Выбрать главу

— Что же вы не дадите мне кофе?

— Да ты встань, оденься!

— С голоду меня уморить хотите, сами давно напились, вам бы только пасьянсы раскидывать.

— Я целый день на ногах, с утра раннего, только присела…

— Дадите мне, наконец, кофе или нет?

Вскакивала с постели и в одной рубашке садилась за стол.

Мать подавала ей кофе, Зося отхлебывала, кривила рот и шумно отставляла обратно чашку.

— Опять холодный — сами напились горячего, а мне подаете бурду! Не буду пить, и есть ничего не буду, лучше умру с голоду.

Снова начинались слезы и ругань. Мать зажигала коптящий примус, подогревала кофе и подавала дочери, уткнувшейся в подушку и всхлипывающей.
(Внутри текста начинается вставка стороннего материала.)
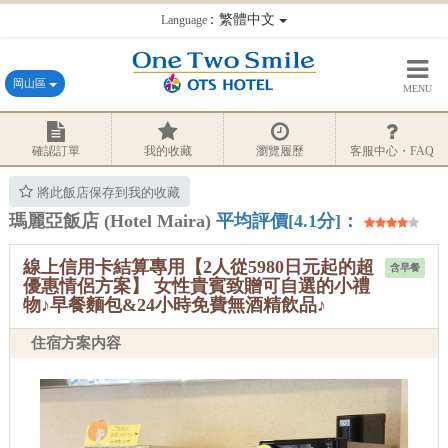
：繁體中文
Language
岡山區
MENU
確認訂單
我的收藏
瀏覽履歷
客服中心・FAQ
將此飯店保存到我的收藏
瑪麗亞飯店 (Hotel Maira)
平均評價[4.1分]：
線上信用卡結算專用【2人從5980日元起的超
含早餐
優惠情侶方案】 女性貴賓致贈可自選的小禮
物♪早餐麵包&24小時免費無酒精飲品♪
住宿方案内容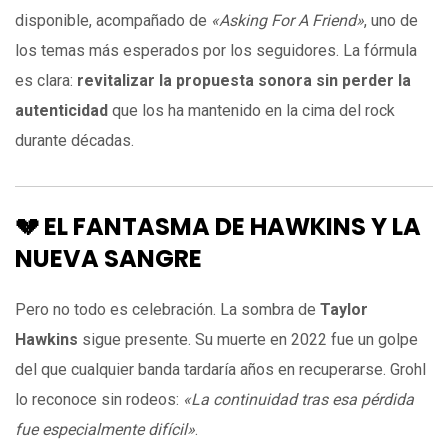
disponible, acompañado de
«Asking For A Friend»
, uno de
los temas más esperados por los seguidores. La fórmula
es clara:
revitalizar la propuesta sonora sin perder la
autenticidad
que los ha mantenido en la cima del rock
durante décadas.
💔 EL FANTASMA DE HAWKINS Y LA
NUEVA SANGRE
Pero no todo es celebración. La sombra de
Taylor
Hawkins
sigue presente. Su muerte en 2022 fue un golpe
del que cualquier banda tardaría años en recuperarse. Grohl
lo reconoce sin rodeos:
«La continuidad tras esa pérdida
fue especialmente difícil»
.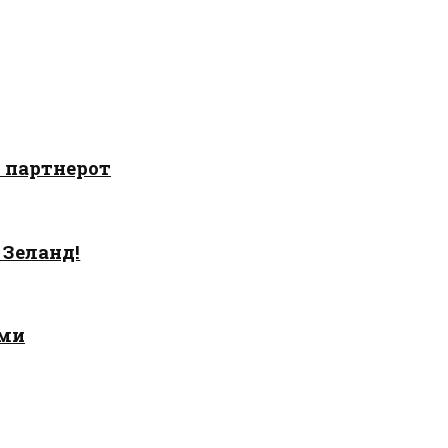
о партнерот
 Зеланд!
ами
— Иди пей, а то снова остынет, больше подогревать не стану.

Зося, зло поглядывая на мать, пила кофе. Рубашка соскальзывала с плеча, обнажая круглую грудь, как у женщины, волосы расплескивались вместе с кофе через плечо на стол, путались, Зося откидывала их назад, подходила, не поправляя рубашку, к окну и лениво смотрела на лес, заплетенный паутиною осеннего дождя.

Мать снова кричала ей:

— Бесстыдница, голая показываешься монахам.

— Никого там нет, — ни души, в берлогу заткнули нас! А хоть бы и видели, — разве вы ксендзу Завиховскому не показывались?..

Карчевская багровела, и снова начинала скандал:

— Не смей говорить, подлая, — пан ксендз Казимир святой человек, святой!

— То-то он для святости приглашал по вечерам на исповедь, — разве не знаю я про него.

— Тебя же от него спасала, а ты смеешь мне говорить.

— А вас просил кто об этом. После пана Станислава мне все равно было, — была бы экономкою у пана ксендза Завиховского и счастливее была бы. А теперь не смей смотреть, — что я девушка, что ли!

Мать убирала со стола, наспех растыкивала по углам лежавшие на стульях вещи. Зося завивалась, пудрилась, подводила глаза, брови и подмазывала губы кармином, одевала открытую блузку с глубоким вырезом и садилась скучать у окна, ожидая, не зайдет ли красивый монах — игумен. Мать раскладывала бесконечный пасьянс, бережно беря с колоды засаленные карты. Сидели молча.

Перед Николкой рано состарившаяся полька была любящей матерью, рассказывала ему о несуществовавшем богатстве с польским гонором, об успехах дочери, и о том, что ее Зосенька имела богатого жениха, пана Станислава, и если бы не война, могла бы жить королевою, но эта война — эти швабы, всю жизнь ее искалечили.

Николка поглядывал на Зосю и краснел, глаза его опускались невольно в вырез блузы, когда девушка наклонялась и груди вздрагивали у ней, колыхаясь мягко, вздыхал, переводил взгляд на мать и говорил, растягивая слова бархатно:

— Великое испытание послал людям господь, великое!.. Не предавайтесь унынию. Господь милостив — великое счастье послал вам сохранить дочь единственную от врага лютого…

Подолгу не решался Николка засиживаться у беженцев и заходил по очереди ко всем, навещать, оставаясь на несколько минут в угловой комнате.

Вечером мать продолжала раскладывать пасьянс, а Зося раздевалась и укладывалась в постель — перед сном поваляться и помечтать. Мирно беседовала с матерью. Карчевская намекнула дочери на взгляды игуменские и сказала:

— Русские монахи богатые, Зося!

Девушка кусала губы и злилась…

— То-то вы заглядываетесь на игумена. И тут не можете позабыть пана ксендза.

— Как тебе не стыдно, — нельзя же девушке сразу бросаться на шею мужчине, хоть он и богат, и красив, ты не знаешь монахов русских…

— Монахи все одинаковы!

Николка уходил в монастырь и вспоминал бирюзу Зосиных глаз, локоны и завитки, темные брови подведенные, холеные руки в дешевых перстнях, задорные взгляды и вздрагивающие розоватые ноздри. Чувствовал запах каких-то острых духов, исходивший от тела девушки, и зажмуривал глаза, видя глубокий вырез груди.

Монастырь еще держался устава — по-прежнему запирали спозаранка святые ворота, по-старому в полупустом новом соборе служили обедни и первое время ходили беженцы, а потом опустел храм, обволакивая стены черными неподвижными мантиями, — все еще боялись черного иеромонаха Поликарпа, редко выходившего из своей келии, и только в келии стали чаще заходить беженки, из корысти наживаться монашеским, пока иноки не раскусили хитрости, а потом — вместо беженок льстивых и плачущих — начали забегать молодые солдатки с Полпенки лишний раз полы вымыть в келии.